▶ **Work request**
Start at the line with "[389,122,558,134] http://127.0.0.1:8080/helloworld ->" and print every line through the end of the material below. Keep it exact and free of pictures.
Start of Block
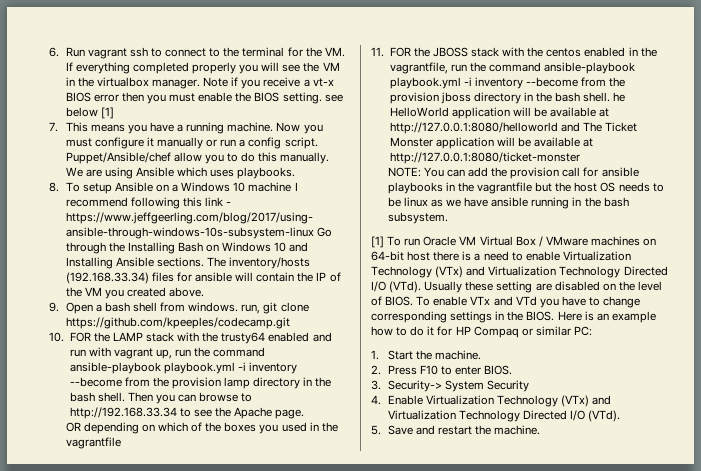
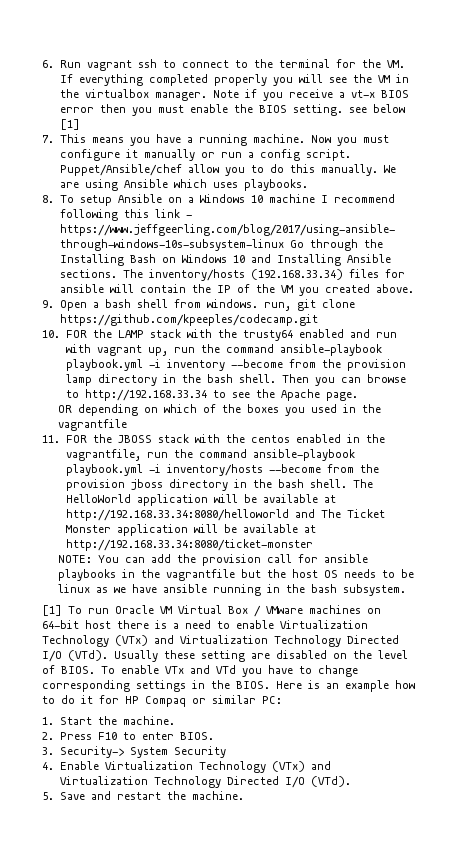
[474,77,523,89] inventory -> [166,464,263,476] inventory/hosts
[613,92,626,102] he -> [352,479,373,488] The
[389,122,558,134] http://127.0.0.1:8080/helloworld -> [65,509,289,521] http://192.168.33.34:8080/helloworld
[389,152,580,164] http://127.0.0.1:8080/ticket-monster -> [65,539,313,551] http://192.168.33.34:8080/ticket-monster

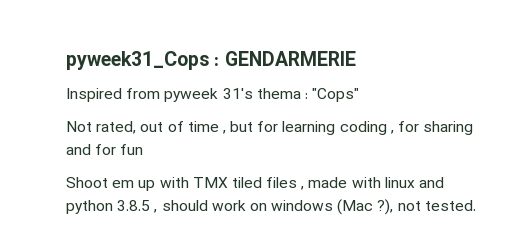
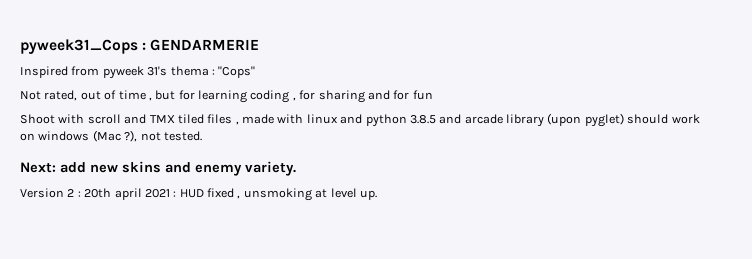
[112,177,189,191] em up with -> [58,114,147,124] with scroll and
[153,209,158,213] , -> [439,113,624,127] and arcade library (upon pyglet)
(476, 205) none -> [20,161,296,176] [20,188,377,201] // Next: add new skins and enemy variety. // Version 2 : 20th april 2021 : HUD fixed , unsmoking at level up.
End of Block
▶ **Reply**
[389,122,558,134] http://127.0.0.1:8080/helloworld -> [65,509,289,521] http://192.168.33.34:8080/helloworld
[389,152,580,164] http://127.0.0.1:8080/ticket-monster -> [65,539,313,551] http://192.168.33.34:8080/ticket-monster

[112,177,189,191] em up with -> [58,114,147,124] with scroll and
[153,209,158,213] , -> [439,113,624,127] and arcade library (upon pyglet)
(476, 205) none -> [20,161,296,176] [20,188,377,201] // Next: add new skins and enemy variety. // Version 2 : 20th april 2021 : HUD fixed , unsmoking at level up.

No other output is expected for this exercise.